Activity:
Only lines that contain the word "between" belong in the answer; copy them from the records below.

Dataset excerpts:
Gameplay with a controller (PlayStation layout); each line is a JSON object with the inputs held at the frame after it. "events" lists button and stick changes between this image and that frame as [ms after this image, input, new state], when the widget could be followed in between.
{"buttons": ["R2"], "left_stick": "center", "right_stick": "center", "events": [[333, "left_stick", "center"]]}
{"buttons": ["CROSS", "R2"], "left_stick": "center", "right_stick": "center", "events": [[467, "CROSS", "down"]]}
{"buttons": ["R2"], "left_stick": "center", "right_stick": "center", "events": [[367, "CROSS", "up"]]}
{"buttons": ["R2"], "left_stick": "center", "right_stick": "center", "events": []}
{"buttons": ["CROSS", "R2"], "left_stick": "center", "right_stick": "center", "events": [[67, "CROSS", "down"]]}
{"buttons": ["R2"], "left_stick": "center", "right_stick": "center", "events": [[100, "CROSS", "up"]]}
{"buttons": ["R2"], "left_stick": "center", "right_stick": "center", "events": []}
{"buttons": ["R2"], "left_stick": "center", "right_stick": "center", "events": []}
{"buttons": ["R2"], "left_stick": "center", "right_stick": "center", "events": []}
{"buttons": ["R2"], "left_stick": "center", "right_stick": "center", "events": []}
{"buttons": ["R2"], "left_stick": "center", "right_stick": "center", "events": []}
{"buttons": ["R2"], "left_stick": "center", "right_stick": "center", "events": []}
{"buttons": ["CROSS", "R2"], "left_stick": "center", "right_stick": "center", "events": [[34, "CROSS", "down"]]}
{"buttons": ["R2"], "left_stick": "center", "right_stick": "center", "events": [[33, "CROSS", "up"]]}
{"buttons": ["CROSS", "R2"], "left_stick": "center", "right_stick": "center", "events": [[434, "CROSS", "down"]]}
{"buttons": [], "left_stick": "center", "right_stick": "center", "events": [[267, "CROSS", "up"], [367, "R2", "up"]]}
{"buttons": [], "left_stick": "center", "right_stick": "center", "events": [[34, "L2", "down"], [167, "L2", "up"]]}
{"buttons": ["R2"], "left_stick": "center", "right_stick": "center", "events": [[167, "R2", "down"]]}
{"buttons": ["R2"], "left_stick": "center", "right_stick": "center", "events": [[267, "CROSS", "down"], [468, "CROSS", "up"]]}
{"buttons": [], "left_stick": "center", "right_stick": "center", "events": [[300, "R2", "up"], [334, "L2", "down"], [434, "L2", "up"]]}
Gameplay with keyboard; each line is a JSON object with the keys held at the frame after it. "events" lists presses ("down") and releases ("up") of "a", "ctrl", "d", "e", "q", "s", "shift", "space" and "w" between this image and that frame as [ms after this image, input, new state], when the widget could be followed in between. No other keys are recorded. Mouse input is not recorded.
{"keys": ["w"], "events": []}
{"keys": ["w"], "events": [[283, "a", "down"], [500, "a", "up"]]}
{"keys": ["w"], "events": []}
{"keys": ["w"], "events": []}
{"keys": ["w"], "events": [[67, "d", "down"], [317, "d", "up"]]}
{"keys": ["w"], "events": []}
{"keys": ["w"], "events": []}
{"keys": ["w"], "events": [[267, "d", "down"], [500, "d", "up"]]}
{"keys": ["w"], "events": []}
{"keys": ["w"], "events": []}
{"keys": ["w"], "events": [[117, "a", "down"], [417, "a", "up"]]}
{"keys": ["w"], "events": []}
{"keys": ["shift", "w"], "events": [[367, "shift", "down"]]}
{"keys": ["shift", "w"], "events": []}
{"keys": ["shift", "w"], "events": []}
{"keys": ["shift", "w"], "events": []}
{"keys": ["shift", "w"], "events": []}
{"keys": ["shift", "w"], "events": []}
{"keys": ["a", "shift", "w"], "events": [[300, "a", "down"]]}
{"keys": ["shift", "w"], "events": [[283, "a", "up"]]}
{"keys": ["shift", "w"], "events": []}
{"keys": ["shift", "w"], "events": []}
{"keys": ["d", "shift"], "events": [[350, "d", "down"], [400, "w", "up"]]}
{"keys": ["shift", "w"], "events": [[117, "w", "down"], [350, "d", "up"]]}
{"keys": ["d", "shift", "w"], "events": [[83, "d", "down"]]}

Task output:
Gameplay with a controller (PlayStation layout); each line is a JSON object with the inputs held at the frame after it. "events" lists button and stick changes between this image and that frame as [ms after this image, input, new state], when the widget could be followed in between.
Gameplay with keyboard; each line is a JSON object with the keys held at the frame after it. "events" lists presses ("down") and releases ("up") of "a", "ctrl", "d", "e", "q", "s", "shift", "space" and "w" between this image and that frame as [ms after this image, input, new state], when the widget could be followed in between. No other keys are recorded. Mouse input is not recorded.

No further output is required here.